Injectable Drugs and Your Eggs
If you’re looking into fertility treatment with IVF, you’ve probably heard that drugs to stimulate ovulation play an important role.
Why are these needed? What do they do? Here are a few facts.
1. Hormones Cause Normal Ovulation
During their reproductive years, women have a period every month because they normally ovulate every month. A woman is born with all the eggs she will ever have. A hormone produced in the pituitary gland, called follicle-stimulating hormone or FSH, causes a group of follicles to grow more rapidly. Each month, one of those eggs will mature in a follicle on her ovary and be released, which is called ovulation.
If the egg is fertilized and implants in her uterus, a woman becomes pregnant. If not, the egg is shed with the lining of her uterus, called the endometrium, when she has her period. When a woman reaches her late 30’s or early 40’s, she may notice her periods become shorter. Eventually, she will begin to skip ovulation and skip periods. When a woman has not had a period for a year she has entered menopause.
2. Age and Diminished Ovarian Reserve
Fertility in women gradually declines starting in their 30’s. Over time, egg quality decreases as egg quantity declines. The decreasing number of egg-containing follicles is called loss of ovarian reserve or diminished ovarian reserve. Even though the average age of menopause is 51, most women do not remain fertile until then. Most women become unable to have a successful pregnancy somewhere in their mid-forties, according to the American Society for Reproductive Medicine (ASRM), whether naturally or by assisted reproductive technology.
Women with poor ovarian reserve have a lower chance of becoming pregnant than women with normal ovarian reserve in their same age group, according to the ASRM. Tests of day-3 FSH, antimüllerian hormone (AMH), and estrogen levels involve blood sampling on the 2nd, 3rd, or 4th day of the menstrual cycle. High levels of FSH or estrogen and low levels of AMH indicate that ovarian reserve is low.
3. Ovarian Stimulation
When you start fertility treatment, your fertility specialist will order tests to determine your FSH and estrogen levels. Based on the results of these and other tests, your treatment plan will be developed.

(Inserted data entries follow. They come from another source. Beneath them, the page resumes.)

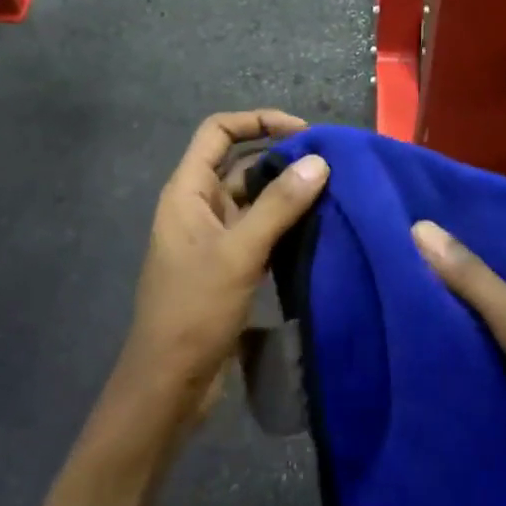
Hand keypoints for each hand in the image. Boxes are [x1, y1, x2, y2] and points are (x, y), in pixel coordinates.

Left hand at [114, 112, 329, 424]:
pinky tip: (320, 231)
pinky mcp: (229, 268)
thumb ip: (278, 206)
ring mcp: (214, 239)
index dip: (257, 121)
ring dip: (288, 195)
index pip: (218, 132)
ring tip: (336, 194)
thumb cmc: (194, 310)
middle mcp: (198, 207)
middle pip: (240, 165)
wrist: (169, 384)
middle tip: (332, 166)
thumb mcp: (238, 253)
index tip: (303, 132)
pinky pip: (260, 234)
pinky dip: (286, 227)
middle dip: (282, 160)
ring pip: (254, 202)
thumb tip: (319, 161)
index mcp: (187, 192)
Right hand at [411, 223, 505, 505]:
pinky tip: (408, 353)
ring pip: (476, 329)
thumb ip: (471, 278)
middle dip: (439, 287)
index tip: (400, 235)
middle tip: (384, 275)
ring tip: (384, 310)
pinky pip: (480, 365)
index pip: (494, 244)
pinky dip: (453, 363)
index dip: (451, 240)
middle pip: (482, 287)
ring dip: (442, 328)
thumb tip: (420, 226)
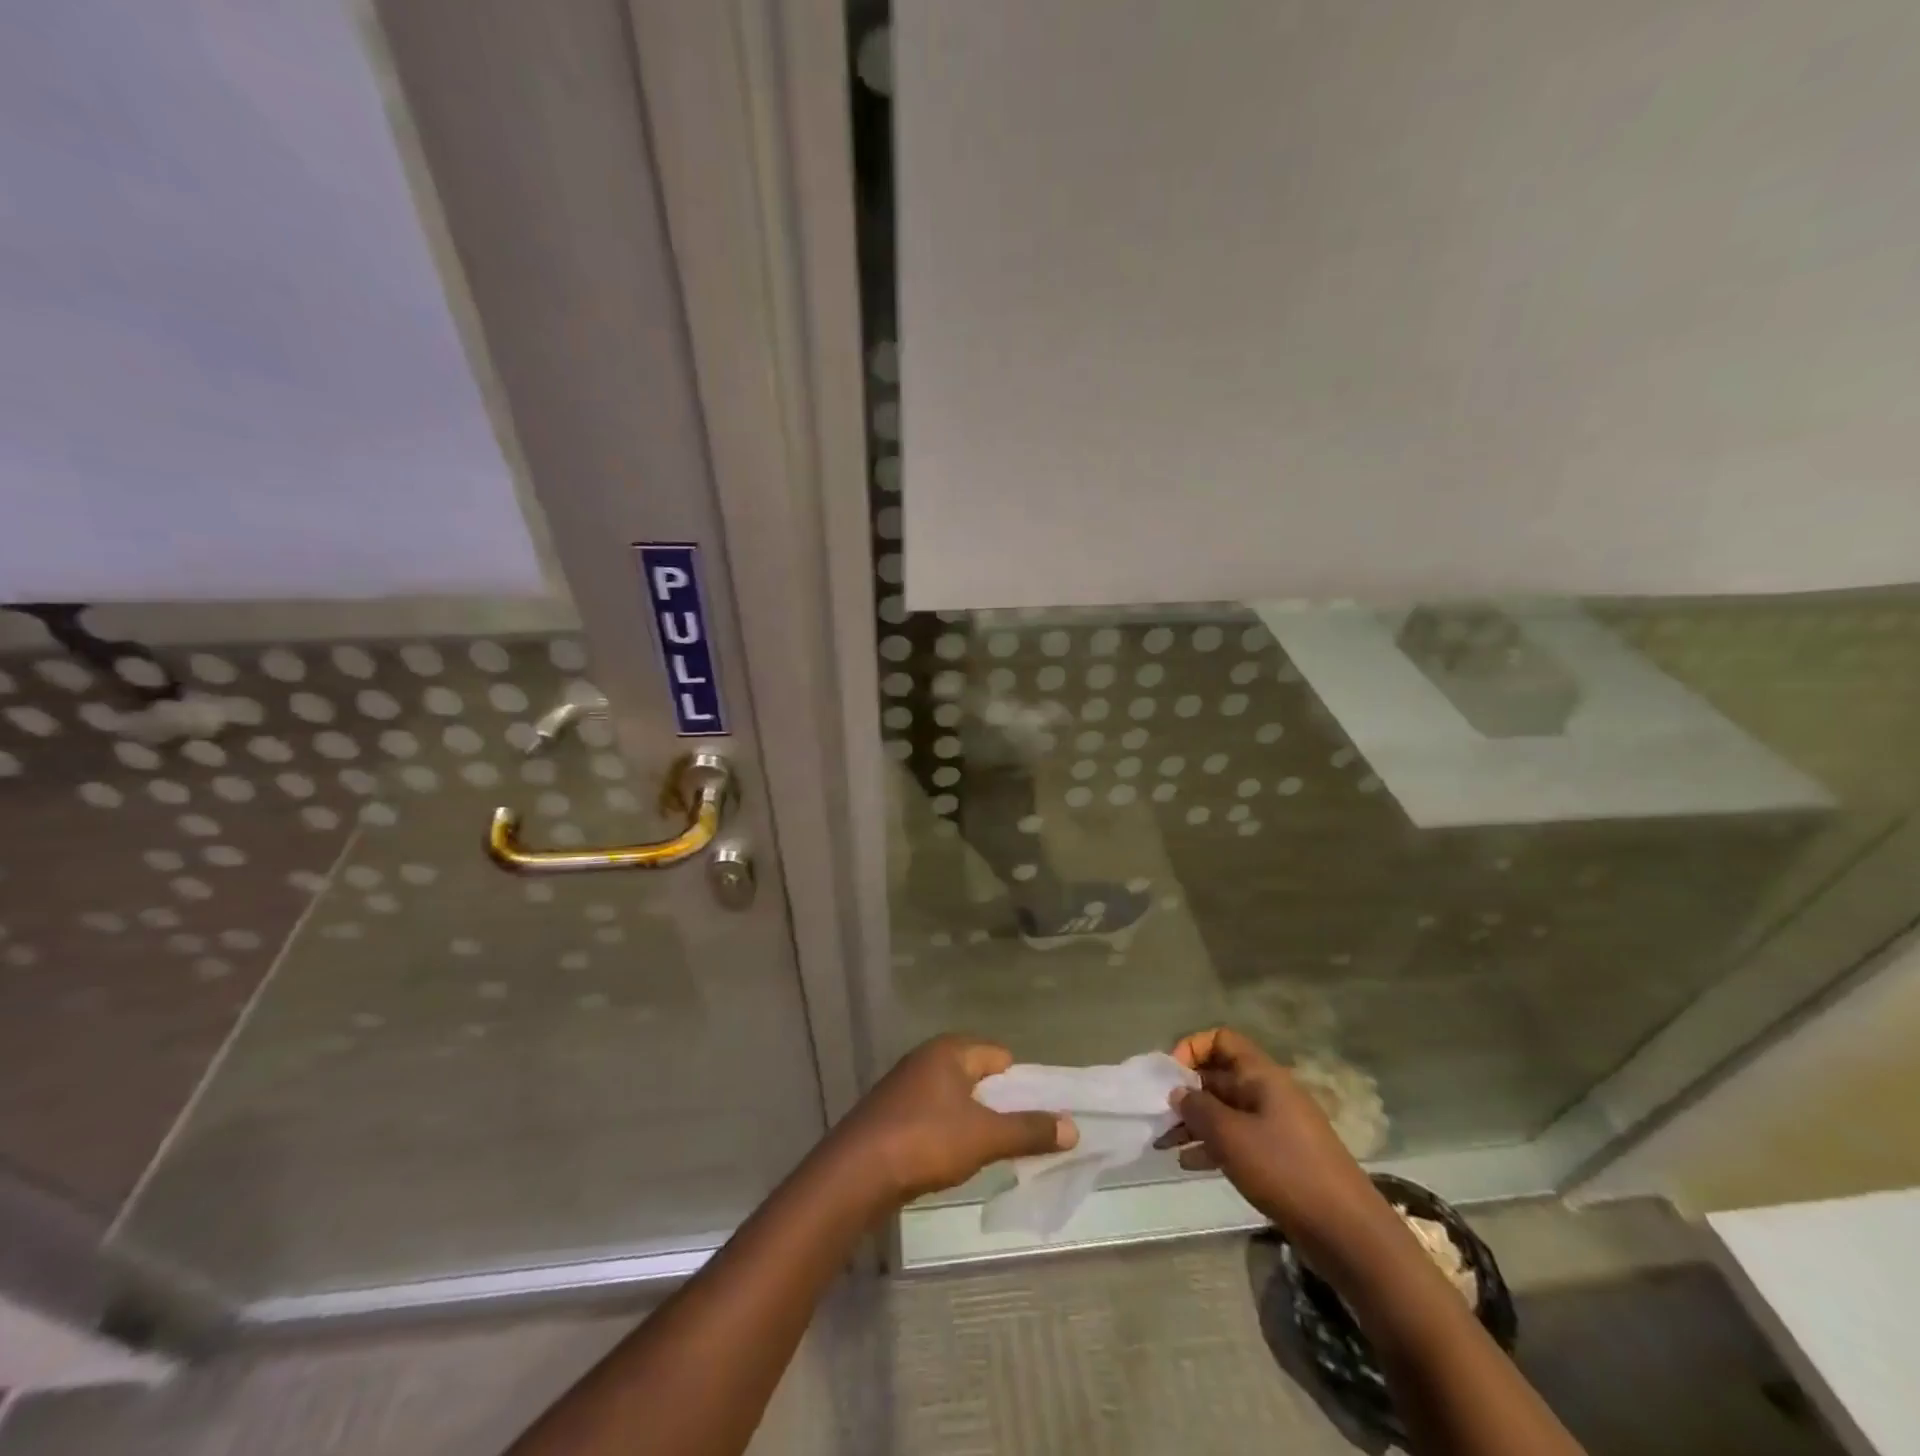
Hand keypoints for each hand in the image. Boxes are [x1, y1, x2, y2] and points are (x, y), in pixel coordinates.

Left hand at [832, 1035, 1077, 1206]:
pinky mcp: (893, 1114)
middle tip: (1021, 1138)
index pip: (1000, 1057)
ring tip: (992, 1153)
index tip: (1040, 1116)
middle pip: (979, 1077)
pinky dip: (950, 1134)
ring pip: (956, 1099)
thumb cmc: (925, 1141)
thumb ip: (1028, 1130)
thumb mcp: (984, 1136)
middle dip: (1000, 1106)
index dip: (1023, 1086)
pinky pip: (935, 1116)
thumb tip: (1073, 1127)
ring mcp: (907, 1086)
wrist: (856, 1173)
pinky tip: (955, 1160)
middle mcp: (928, 1059)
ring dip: (975, 1122)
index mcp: (950, 1051)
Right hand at [1156, 1027, 1394, 1265]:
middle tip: (1158, 1117)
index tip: (1170, 1077)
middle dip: (1186, 1093)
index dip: (1192, 1048)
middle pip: (1219, 1076)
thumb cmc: (1285, 1171)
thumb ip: (1197, 1108)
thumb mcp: (1231, 1136)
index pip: (1221, 1040)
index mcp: (1262, 1076)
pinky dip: (1212, 1146)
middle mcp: (1269, 1093)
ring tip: (1165, 1145)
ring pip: (1225, 1111)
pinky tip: (1189, 1165)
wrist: (1348, 1233)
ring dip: (1194, 1123)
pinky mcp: (1280, 1158)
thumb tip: (1178, 1092)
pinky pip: (1237, 1139)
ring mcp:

One type of fertility drug that is used to stimulate your ovaries is clomiphene citrate (brand names Clomid or Serophene.) Clomiphene citrate is used to stimulate eggs for IUI (artificial insemination); it is not used in IVF treatment. Your fertility specialist may prescribe a clomiphene citrate challenge test, or CCCT, to see how your brain responds to changes in estrogen levels. In this test, your FSH level is measured on day 3 of your cycle, you are given Clomid on days 5 through 9, and then your FSH level is tested again on Day 10. A poor response to the test may indicate lower response to injectable fertility drugs or other issues which affect your eggs.
4. Ovarian Stimulation for IVF— Not All Eggs Are Created Equal
The goal for ovarian stimulation in IVF treatment is to get your ovaries to produce multiple eggs without releasing them, so the eggs can be retrieved and fertilized in the laboratory. Because not every egg is of good quality, multiple eggs provide the best opportunity to select and fertilize the best grade and quality to produce a positive outcome.
Another type of fertility drugs that stimulate your ovaries are gonadotropins, such as hCG, hMG and rFSH. Gonadotropins are used in IVF and may be used in IUI. IVF helps prevent high-order multiple births (triplets or more) by controlling the number of embryos which are transferred, which helps protect both the mother and the baby from the risks of multiple births.
Your reproductive endocrinologist will monitor you closely when you are using gonadotropins. Monitoring will involve transvaginal ultrasounds and blood tests to see how your follicles (which serve as a ‘holder’ for the eggs) are developing, and to make sure you are not experiencing ovarian hyperstimulation. Ovarian hyperstimulation syndrome causes your ovaries to become swollen and painful. In most women the symptoms are mild and usually go away on their own in two to four weeks. Rarely, women experience rapid weight gain, abdominal pain, vomiting and shortness of breath. This can be serious, so be sure to report any unusual fluid buildup to your doctor.